§ Information shown:
________________
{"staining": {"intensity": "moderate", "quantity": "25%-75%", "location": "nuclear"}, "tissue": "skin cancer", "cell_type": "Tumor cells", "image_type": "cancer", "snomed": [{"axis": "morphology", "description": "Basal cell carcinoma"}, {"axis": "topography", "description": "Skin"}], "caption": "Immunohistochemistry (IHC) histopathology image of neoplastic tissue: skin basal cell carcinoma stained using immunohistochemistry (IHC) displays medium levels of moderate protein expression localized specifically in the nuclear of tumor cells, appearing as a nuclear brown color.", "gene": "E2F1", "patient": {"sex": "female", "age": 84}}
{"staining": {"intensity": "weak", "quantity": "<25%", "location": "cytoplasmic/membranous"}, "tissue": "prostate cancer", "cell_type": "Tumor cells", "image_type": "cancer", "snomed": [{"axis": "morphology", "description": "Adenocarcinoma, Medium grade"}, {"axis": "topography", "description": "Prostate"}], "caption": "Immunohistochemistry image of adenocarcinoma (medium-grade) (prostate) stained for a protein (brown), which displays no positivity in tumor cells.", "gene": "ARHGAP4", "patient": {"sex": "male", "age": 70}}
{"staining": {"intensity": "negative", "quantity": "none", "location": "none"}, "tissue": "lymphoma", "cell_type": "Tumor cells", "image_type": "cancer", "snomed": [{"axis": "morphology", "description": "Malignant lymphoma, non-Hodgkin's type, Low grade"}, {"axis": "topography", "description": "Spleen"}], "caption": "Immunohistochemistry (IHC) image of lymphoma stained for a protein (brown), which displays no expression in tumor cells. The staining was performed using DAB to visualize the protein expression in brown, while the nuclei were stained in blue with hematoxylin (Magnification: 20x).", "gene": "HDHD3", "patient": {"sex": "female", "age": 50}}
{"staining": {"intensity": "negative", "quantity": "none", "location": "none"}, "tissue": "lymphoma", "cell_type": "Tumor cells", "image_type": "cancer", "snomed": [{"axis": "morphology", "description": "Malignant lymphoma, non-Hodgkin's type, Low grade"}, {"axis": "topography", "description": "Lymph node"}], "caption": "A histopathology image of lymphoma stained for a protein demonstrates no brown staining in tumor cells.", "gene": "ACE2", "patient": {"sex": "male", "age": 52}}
________________
§ How to complete this task:
The data above should be returned in full, exactly as written.

§ Solution to this problem:
{"staining": {"intensity": "moderate", "quantity": "25%-75%", "location": "nuclear"}, "tissue": "skin cancer", "cell_type": "Tumor cells", "image_type": "cancer", "snomed": [{"axis": "morphology", "description": "Basal cell carcinoma"}, {"axis": "topography", "description": "Skin"}], "caption": "Immunohistochemistry (IHC) histopathology image of neoplastic tissue: skin basal cell carcinoma stained using immunohistochemistry (IHC) displays medium levels of moderate protein expression localized specifically in the nuclear of tumor cells, appearing as a nuclear brown color.", "gene": "E2F1", "patient": {"sex": "female", "age": 84}}
{"staining": {"intensity": "weak", "quantity": "<25%", "location": "cytoplasmic/membranous"}, "tissue": "prostate cancer", "cell_type": "Tumor cells", "image_type": "cancer", "snomed": [{"axis": "morphology", "description": "Adenocarcinoma, Medium grade"}, {"axis": "topography", "description": "Prostate"}], "caption": "Immunohistochemistry image of adenocarcinoma (medium-grade) (prostate) stained for a protein (brown), which displays no positivity in tumor cells.", "gene": "ARHGAP4", "patient": {"sex": "male", "age": 70}}
{"staining": {"intensity": "negative", "quantity": "none", "location": "none"}, "tissue": "lymphoma", "cell_type": "Tumor cells", "image_type": "cancer", "snomed": [{"axis": "morphology", "description": "Malignant lymphoma, non-Hodgkin's type, Low grade"}, {"axis": "topography", "description": "Spleen"}], "caption": "Immunohistochemistry (IHC) image of lymphoma stained for a protein (brown), which displays no expression in tumor cells. The staining was performed using DAB to visualize the protein expression in brown, while the nuclei were stained in blue with hematoxylin (Magnification: 20x).", "gene": "HDHD3", "patient": {"sex": "female", "age": 50}}
{"staining": {"intensity": "negative", "quantity": "none", "location": "none"}, "tissue": "lymphoma", "cell_type": "Tumor cells", "image_type": "cancer", "snomed": [{"axis": "morphology", "description": "Malignant lymphoma, non-Hodgkin's type, Low grade"}, {"axis": "topography", "description": "Lymph node"}], "caption": "A histopathology image of lymphoma stained for a protein demonstrates no brown staining in tumor cells.", "gene": "ACE2", "patient": {"sex": "male", "age": 52}}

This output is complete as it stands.